Performance Monitoring Toolset keeps crashing
I've been having lots of problems with the Performance Monitoring Toolset since putting my CF2018 Enterprise intranet into production about a month ago. I have the PMT installed on my Test/Dev server (Windows Server 2019, 64Gb RAM, running a Development instance of CF18 plus the PMT), and it's monitoring my Dev site plus my production site on another server (same hardware/setup).
What seems to keep happening every couple days or so is that the Elasticsearch datastore services that underlie the PMT are crashing, which initially makes it impossible to login. When I find that, I go to restart the Datastore service, then the PMT service itself, but the PMT service won't start because it fails to connect to the Datastore. After several attempts, I usually get frustrated and uninstall and reinstall the whole thing, which is clearly not a viable long-term solution.
The datastore/logs files show stuff like:
org.elasticsearch.action.search.SearchPhaseExecutionException: all shards failed
java.lang.OutOfMemoryError: Java heap space
I know the latter, so on my most recent install, I bumped the heap size up to 4Gb, thinking maybe it's just not enough to keep track of my workload (seems unlikely).
The PMT logs show this when it won't start:
[ERROR] 2019-06-27 11:45:52.658 com.adobe.pms.es.client.ElasticSearchClient - Datastore Service not available.

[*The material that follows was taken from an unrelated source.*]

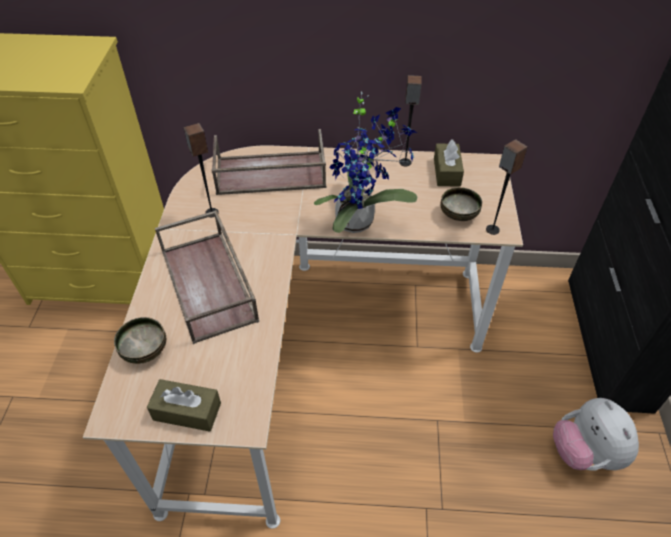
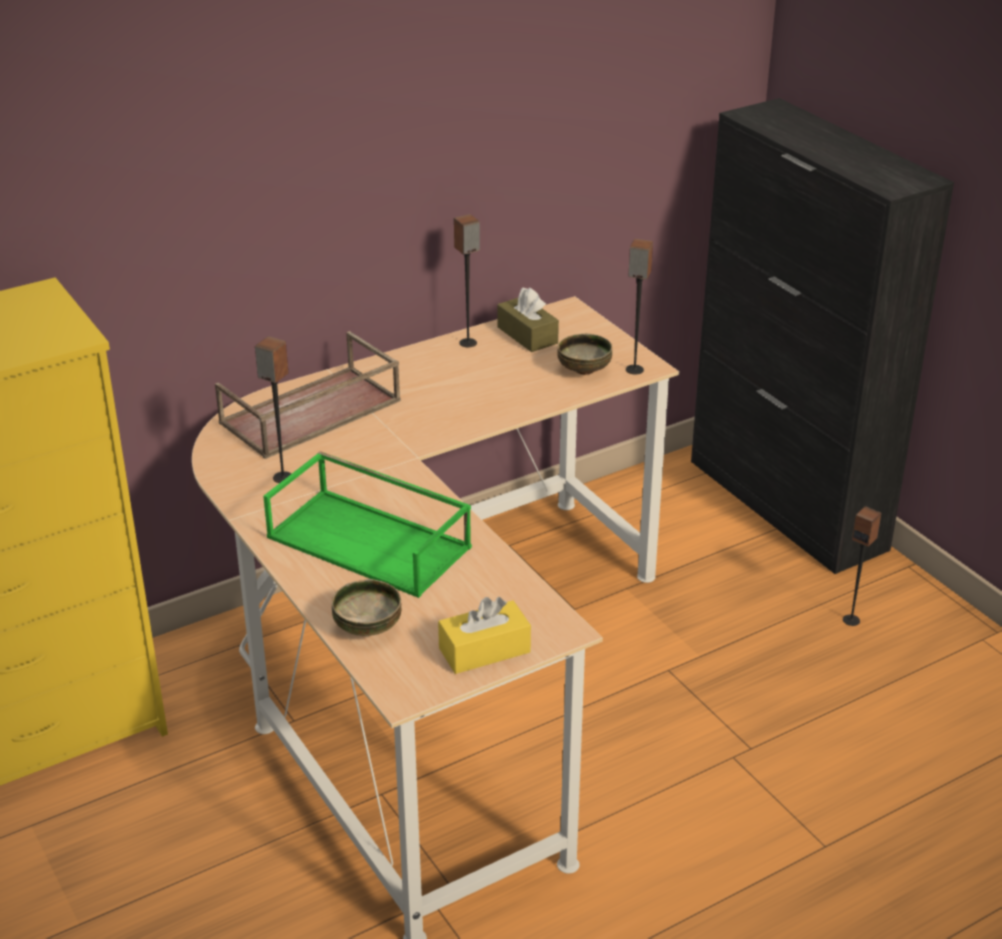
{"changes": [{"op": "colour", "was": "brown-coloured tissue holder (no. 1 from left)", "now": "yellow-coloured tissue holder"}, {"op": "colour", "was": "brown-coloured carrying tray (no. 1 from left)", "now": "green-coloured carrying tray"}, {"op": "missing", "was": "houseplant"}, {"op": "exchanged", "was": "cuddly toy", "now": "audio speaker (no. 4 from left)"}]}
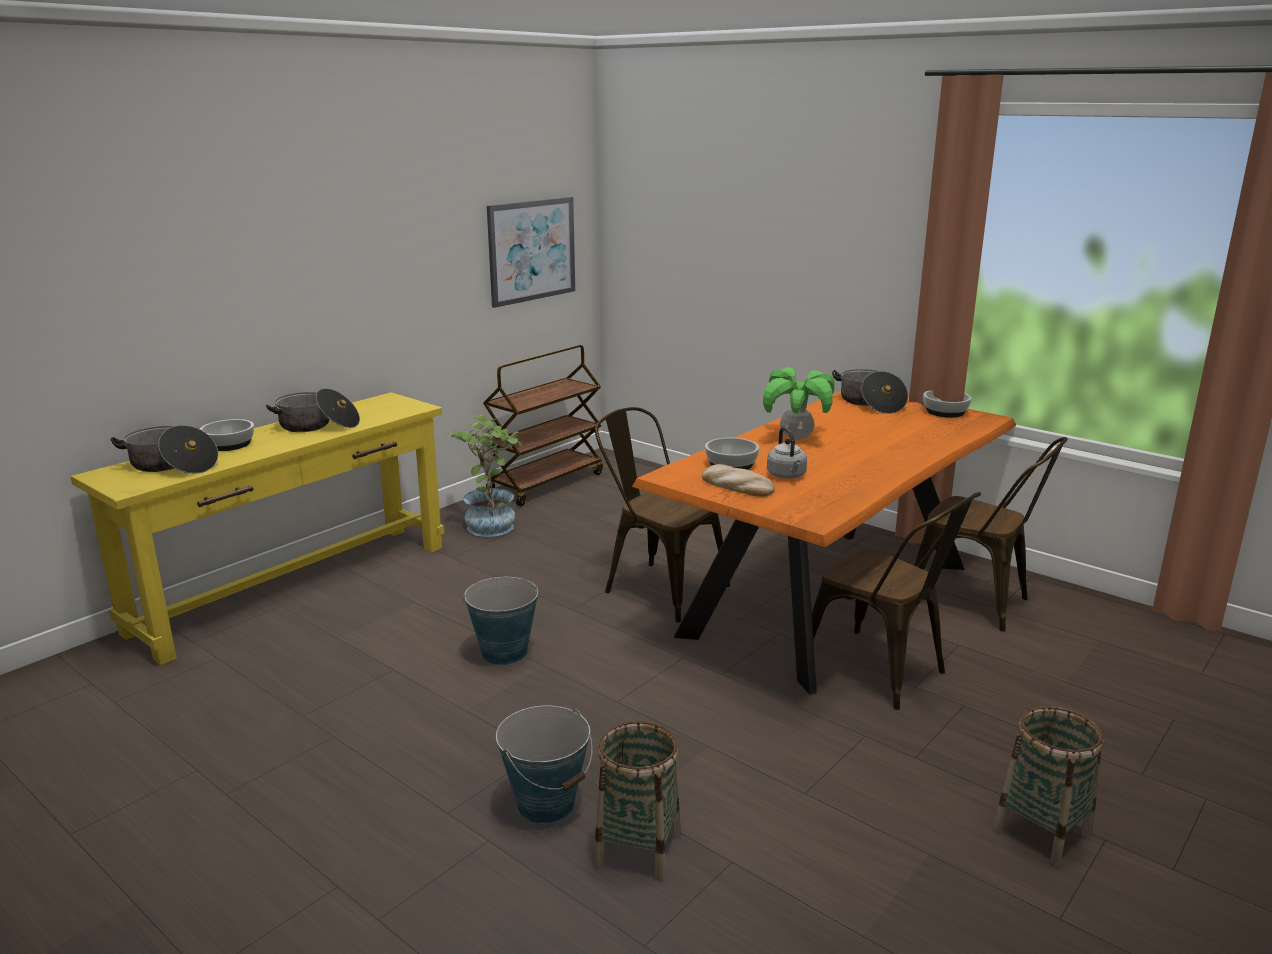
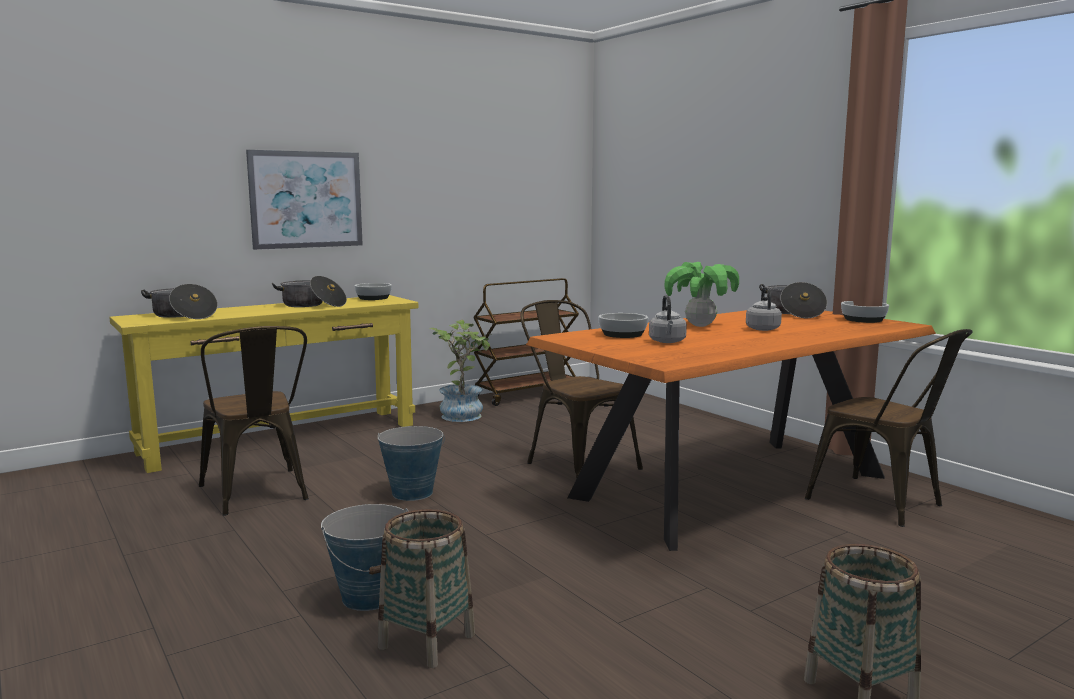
{"changes": [{"op": "relocated", "was": "serving bowl (no. 1 from left)"}, {"op": "relocated", "was": "wall art"}, {"op": "missing", "was": "baked bread"}, {"op": "relocated", "was": "brown-coloured chair (no. 2 from left in the first image)", "now": "brown-coloured chair (no. 1 from left)"}, {"op": "appeared", "now": "grey water kettle (no. 2 from left)"}]}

Retrying to connect...
[ERROR] 2019-06-27 11:46:27.884 com.adobe.pms.es.client.ElasticSearchClient - Datastore Service not available. Shutting down Performance Management Suite...
Even though the Datastore service seems to be running and its own logs show it having recovered.
I was hoping there'd be more mentions of these issues online or a patch, but I can't find anything related to it. It's concerning because I keep finding myself needing to be able to see what's running on the Production server and the PMT is down and so I have no visibility to my server's active jobs. Seems like the PMT was put together a bit hastily on a new stack of technologies that don't exactly work well together, and not having the Server Monitor any longer leaves us a bit blind as to what our servers are doing.
If anybody's had similar experience with the PMT or any insight on how to manage it, I'd sure appreciate it.